[EXTRACTED RECORDS Boundary: Start]
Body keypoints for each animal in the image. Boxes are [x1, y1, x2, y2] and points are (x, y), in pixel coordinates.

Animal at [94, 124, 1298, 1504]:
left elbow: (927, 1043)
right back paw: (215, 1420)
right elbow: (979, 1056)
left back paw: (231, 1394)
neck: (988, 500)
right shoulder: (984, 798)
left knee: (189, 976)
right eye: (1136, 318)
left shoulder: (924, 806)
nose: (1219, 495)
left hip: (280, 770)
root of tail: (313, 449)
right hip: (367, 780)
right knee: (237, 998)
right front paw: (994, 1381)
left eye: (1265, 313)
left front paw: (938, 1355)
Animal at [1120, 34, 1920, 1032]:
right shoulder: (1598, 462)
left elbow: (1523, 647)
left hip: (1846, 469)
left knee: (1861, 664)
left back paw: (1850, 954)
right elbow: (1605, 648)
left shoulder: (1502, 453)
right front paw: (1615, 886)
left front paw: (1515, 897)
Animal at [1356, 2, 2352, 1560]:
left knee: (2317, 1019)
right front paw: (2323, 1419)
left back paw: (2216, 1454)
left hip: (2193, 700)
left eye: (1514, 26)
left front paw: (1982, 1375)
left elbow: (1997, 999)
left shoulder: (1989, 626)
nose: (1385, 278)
[EXTRACTED RECORDS Boundary: End]
[EXTRACTED RECORDS Boundary: Start]
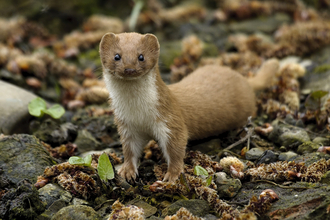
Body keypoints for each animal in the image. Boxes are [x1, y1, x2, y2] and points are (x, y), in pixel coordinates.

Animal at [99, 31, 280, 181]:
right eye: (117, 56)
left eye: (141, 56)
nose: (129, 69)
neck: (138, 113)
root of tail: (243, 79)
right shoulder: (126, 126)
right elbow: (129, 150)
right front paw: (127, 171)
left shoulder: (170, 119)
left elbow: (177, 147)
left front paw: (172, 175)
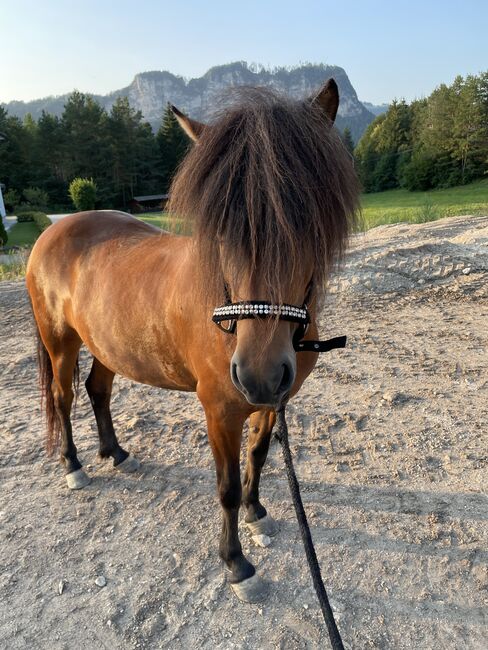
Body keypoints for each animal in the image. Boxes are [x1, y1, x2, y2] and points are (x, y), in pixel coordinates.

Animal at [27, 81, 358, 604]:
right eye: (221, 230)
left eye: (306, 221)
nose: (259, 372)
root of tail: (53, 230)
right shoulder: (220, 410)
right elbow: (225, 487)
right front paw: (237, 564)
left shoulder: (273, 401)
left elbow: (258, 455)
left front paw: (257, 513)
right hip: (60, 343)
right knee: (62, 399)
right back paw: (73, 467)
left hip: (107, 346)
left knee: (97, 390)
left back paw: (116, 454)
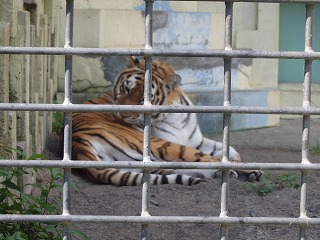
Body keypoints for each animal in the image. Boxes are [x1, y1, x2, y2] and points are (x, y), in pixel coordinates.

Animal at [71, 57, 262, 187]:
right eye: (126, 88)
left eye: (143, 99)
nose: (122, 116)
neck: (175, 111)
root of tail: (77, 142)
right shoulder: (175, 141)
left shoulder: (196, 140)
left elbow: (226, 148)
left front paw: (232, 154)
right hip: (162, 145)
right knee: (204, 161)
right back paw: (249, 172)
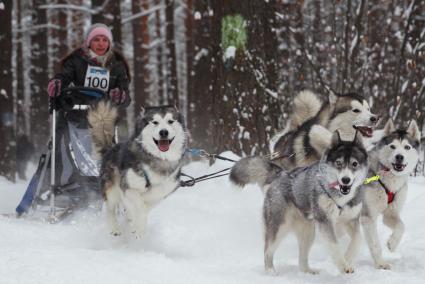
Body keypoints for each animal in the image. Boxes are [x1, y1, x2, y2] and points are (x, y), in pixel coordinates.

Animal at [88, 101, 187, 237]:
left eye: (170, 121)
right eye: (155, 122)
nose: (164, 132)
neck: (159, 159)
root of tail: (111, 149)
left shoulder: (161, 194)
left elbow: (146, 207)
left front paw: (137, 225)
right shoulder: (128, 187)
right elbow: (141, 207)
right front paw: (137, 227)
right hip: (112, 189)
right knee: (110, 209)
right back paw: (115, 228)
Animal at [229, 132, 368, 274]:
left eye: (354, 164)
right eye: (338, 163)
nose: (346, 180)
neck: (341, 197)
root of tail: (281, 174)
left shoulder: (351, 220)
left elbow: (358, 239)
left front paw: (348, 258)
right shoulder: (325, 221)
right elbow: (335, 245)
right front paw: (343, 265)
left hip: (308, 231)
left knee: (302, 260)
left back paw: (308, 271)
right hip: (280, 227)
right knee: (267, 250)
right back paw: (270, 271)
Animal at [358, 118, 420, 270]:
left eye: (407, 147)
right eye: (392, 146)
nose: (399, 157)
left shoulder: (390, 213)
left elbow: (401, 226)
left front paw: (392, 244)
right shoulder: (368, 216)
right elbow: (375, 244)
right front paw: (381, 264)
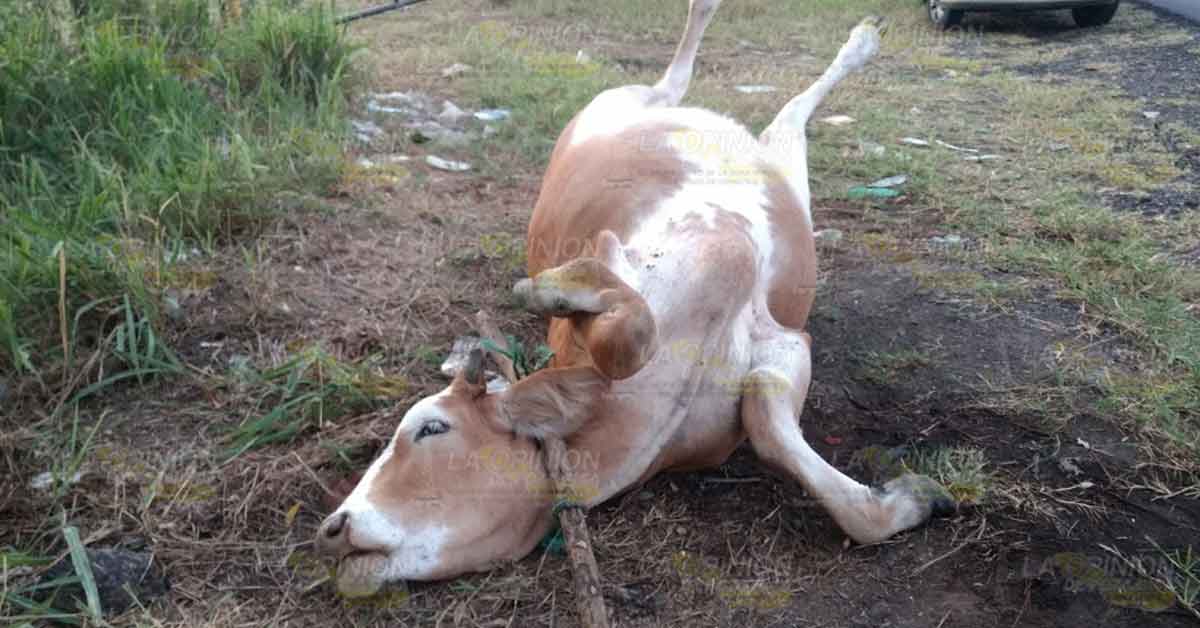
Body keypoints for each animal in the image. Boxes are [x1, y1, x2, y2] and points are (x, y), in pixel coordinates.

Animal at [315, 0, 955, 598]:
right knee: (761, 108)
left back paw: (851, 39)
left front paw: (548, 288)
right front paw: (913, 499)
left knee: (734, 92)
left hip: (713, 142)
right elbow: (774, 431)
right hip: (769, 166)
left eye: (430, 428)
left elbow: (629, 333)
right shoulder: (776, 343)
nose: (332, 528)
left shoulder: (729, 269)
[EXTRACTED RECORDS Boundary: End]
YOUR GOAL: Among the lines above, repeat exactly those from the line with "right eye: (155, 122)" to the line with "right hip: (112, 189)", counting both ends.

SOLUTION:
right eye: (155, 122)
nose: (164, 132)
neck: (159, 159)
root of tail: (111, 149)
left shoulder: (161, 194)
left elbow: (146, 207)
left front paw: (137, 225)
right shoulder: (128, 187)
right elbow: (141, 207)
right front paw: (137, 227)
right hip: (112, 189)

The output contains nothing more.